» Exercise brief
Check every line of the data below for the word "konsola". Copy the ones that have it.

» Input records
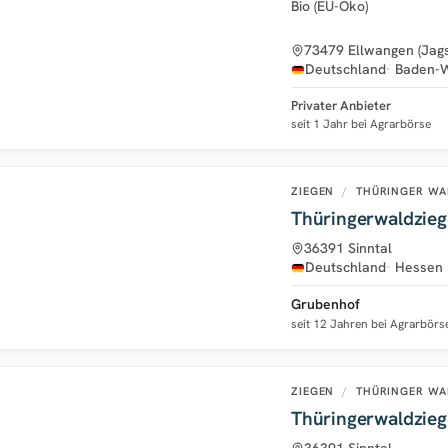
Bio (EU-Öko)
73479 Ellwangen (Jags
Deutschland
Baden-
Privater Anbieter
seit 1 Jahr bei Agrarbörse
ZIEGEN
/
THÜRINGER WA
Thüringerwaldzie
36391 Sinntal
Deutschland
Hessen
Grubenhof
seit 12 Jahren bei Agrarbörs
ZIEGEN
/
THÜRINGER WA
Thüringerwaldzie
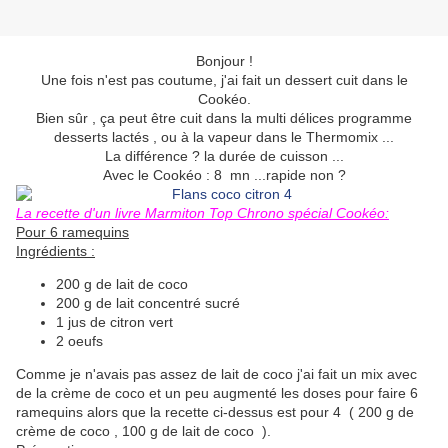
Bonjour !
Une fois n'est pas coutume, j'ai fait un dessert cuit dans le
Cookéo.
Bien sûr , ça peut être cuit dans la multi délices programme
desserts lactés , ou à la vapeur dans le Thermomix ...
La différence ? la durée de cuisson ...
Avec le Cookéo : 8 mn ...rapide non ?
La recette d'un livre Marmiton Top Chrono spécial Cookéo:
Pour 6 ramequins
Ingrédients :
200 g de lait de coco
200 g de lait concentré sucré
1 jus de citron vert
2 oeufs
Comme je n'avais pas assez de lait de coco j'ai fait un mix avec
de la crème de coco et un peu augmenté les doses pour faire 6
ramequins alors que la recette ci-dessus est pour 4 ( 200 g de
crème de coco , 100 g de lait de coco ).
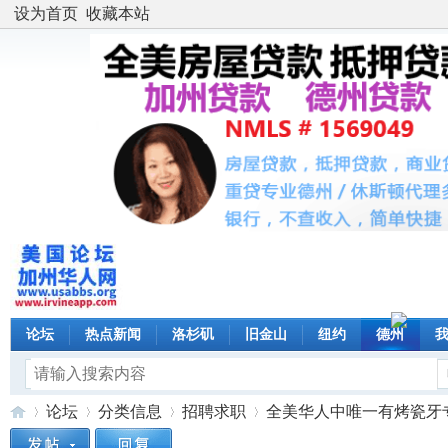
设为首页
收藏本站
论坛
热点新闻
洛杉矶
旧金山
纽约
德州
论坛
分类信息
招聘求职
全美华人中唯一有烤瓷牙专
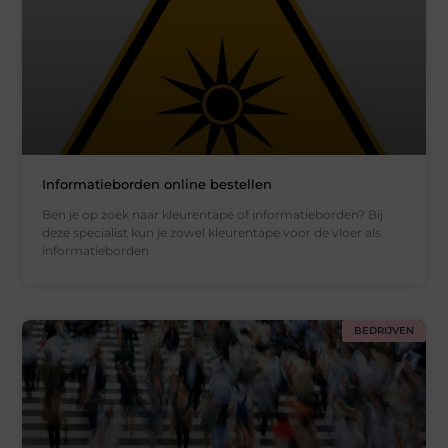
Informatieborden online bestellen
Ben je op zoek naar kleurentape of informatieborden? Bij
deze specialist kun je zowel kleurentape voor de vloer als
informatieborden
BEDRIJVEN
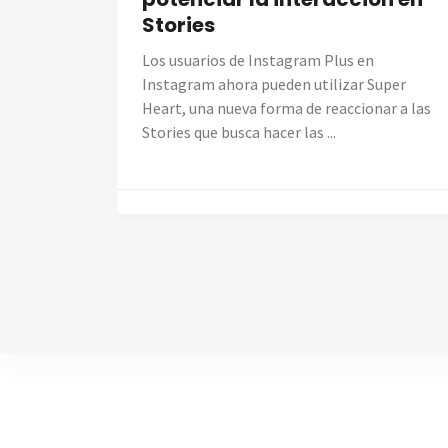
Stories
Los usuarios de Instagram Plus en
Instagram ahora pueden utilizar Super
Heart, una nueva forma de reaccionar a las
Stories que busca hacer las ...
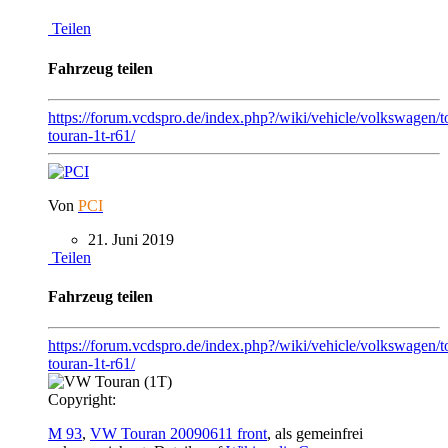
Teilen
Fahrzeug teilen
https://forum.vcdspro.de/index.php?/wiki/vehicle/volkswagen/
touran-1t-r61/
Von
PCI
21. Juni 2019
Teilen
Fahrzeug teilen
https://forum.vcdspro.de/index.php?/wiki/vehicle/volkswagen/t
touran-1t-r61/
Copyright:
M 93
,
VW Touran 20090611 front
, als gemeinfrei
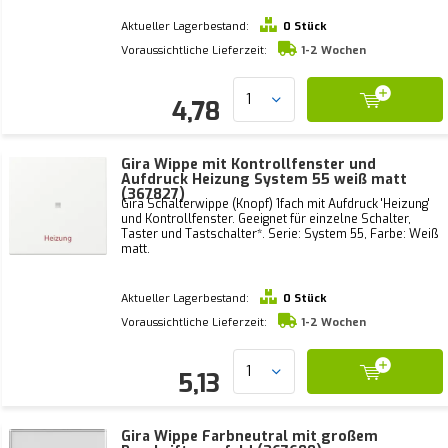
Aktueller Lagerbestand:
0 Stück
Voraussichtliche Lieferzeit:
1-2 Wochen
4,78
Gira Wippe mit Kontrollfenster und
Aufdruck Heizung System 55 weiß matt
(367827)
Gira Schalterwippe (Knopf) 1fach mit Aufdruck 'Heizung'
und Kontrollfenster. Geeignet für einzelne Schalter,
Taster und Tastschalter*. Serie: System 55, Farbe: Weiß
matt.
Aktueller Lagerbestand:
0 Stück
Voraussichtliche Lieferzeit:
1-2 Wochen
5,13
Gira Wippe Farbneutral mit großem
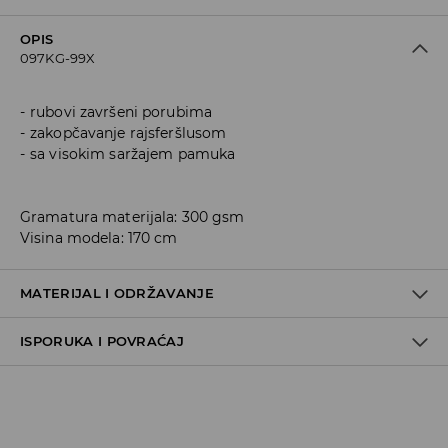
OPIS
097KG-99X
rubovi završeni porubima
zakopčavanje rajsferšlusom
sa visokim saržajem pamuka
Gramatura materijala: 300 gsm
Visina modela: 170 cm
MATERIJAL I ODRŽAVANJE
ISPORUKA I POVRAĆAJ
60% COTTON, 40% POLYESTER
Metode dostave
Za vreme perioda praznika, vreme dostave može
---
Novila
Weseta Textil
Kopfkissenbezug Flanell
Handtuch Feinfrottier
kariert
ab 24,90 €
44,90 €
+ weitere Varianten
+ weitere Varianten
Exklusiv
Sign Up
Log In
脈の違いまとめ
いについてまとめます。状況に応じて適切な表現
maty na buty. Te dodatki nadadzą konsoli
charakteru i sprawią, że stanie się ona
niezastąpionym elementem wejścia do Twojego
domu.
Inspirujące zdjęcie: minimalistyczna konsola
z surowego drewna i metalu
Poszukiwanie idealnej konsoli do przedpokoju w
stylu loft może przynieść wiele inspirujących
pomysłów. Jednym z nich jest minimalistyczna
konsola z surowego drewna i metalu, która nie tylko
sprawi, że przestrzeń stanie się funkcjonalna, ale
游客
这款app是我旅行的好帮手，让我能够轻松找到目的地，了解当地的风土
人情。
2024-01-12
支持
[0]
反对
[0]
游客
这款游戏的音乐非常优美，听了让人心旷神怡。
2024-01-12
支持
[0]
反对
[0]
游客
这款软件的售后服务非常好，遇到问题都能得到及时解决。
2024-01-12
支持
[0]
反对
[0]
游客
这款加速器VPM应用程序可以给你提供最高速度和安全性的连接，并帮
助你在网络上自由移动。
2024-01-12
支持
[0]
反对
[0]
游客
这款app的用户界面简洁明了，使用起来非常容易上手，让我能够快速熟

» Expected output
Inspirujące zdjęcie: minimalistyczna konsola
konsola z surowego drewna i metalu, która nie tylko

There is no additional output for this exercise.